PROVIDED RECORDS:
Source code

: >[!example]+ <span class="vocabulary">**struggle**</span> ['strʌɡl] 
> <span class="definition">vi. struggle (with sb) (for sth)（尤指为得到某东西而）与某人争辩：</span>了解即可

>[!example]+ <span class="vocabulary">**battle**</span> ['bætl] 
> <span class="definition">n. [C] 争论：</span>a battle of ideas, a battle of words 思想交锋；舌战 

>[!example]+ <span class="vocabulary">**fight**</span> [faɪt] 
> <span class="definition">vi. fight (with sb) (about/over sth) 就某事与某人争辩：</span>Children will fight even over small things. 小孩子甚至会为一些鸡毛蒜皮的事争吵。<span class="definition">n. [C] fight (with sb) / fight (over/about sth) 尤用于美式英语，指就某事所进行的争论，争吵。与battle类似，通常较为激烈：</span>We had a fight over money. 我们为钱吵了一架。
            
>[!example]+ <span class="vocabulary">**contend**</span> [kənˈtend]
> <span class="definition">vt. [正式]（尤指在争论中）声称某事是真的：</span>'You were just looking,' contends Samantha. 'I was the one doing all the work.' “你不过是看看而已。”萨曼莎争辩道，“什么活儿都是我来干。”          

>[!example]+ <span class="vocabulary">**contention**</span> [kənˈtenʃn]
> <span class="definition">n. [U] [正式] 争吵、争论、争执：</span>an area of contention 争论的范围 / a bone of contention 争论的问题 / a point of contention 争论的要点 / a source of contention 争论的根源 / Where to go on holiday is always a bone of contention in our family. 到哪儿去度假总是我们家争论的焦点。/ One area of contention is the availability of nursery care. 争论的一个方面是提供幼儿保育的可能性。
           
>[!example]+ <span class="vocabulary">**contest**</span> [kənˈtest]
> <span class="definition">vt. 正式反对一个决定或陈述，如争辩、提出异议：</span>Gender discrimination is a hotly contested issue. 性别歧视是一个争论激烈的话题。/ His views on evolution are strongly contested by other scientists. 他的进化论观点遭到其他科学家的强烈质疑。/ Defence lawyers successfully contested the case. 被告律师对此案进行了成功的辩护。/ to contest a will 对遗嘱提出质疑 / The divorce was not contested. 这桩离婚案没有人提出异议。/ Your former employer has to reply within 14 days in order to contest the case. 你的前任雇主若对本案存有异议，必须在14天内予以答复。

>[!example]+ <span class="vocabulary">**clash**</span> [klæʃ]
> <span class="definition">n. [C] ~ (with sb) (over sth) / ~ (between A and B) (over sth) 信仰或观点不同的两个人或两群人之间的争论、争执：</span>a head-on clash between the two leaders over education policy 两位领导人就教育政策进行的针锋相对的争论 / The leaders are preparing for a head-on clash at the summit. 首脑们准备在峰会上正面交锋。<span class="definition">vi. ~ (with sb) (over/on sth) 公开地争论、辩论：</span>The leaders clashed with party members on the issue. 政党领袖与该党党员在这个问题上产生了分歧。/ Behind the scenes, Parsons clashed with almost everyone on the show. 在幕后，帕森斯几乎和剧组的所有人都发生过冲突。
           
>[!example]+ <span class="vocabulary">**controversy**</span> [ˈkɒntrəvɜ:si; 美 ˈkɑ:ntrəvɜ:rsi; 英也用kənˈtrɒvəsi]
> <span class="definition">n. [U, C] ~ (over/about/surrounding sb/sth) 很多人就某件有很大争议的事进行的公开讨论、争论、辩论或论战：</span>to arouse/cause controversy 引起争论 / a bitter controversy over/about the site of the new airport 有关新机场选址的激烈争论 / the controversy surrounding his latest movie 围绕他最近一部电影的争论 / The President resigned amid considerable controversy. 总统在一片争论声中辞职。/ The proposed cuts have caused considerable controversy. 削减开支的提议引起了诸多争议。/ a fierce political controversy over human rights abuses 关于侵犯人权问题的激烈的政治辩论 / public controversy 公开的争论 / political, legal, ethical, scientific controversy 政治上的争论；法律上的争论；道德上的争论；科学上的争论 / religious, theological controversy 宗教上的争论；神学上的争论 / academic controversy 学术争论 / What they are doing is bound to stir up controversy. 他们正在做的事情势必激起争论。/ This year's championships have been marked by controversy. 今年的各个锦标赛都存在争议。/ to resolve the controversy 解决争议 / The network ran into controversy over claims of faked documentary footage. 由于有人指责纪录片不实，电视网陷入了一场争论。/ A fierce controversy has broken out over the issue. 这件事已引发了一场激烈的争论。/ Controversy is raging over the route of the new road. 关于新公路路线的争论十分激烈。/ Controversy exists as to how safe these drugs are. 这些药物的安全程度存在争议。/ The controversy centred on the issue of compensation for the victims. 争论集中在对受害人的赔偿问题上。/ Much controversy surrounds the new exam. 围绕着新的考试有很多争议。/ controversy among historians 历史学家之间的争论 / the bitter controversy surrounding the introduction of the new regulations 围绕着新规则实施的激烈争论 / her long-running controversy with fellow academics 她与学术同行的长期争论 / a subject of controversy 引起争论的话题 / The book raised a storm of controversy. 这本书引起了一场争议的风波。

WORK TO COMPLETE:
Return from the data every line that holds "contention".

EXERCISE SOLUTION:
>[!example]+ <span class="vocabulary">**contention**</span> [kənˈtenʃn]
> <span class="definition">n. [U] [正式] 争吵、争论、争执：</span>an area of contention 争论的范围 / a bone of contention 争论的问题 / a point of contention 争论的要点 / a source of contention 争论的根源 / Where to go on holiday is always a bone of contention in our family. 到哪儿去度假总是我们家争论的焦点。/ One area of contention is the availability of nursery care. 争论的一个方面是提供幼儿保育的可能性。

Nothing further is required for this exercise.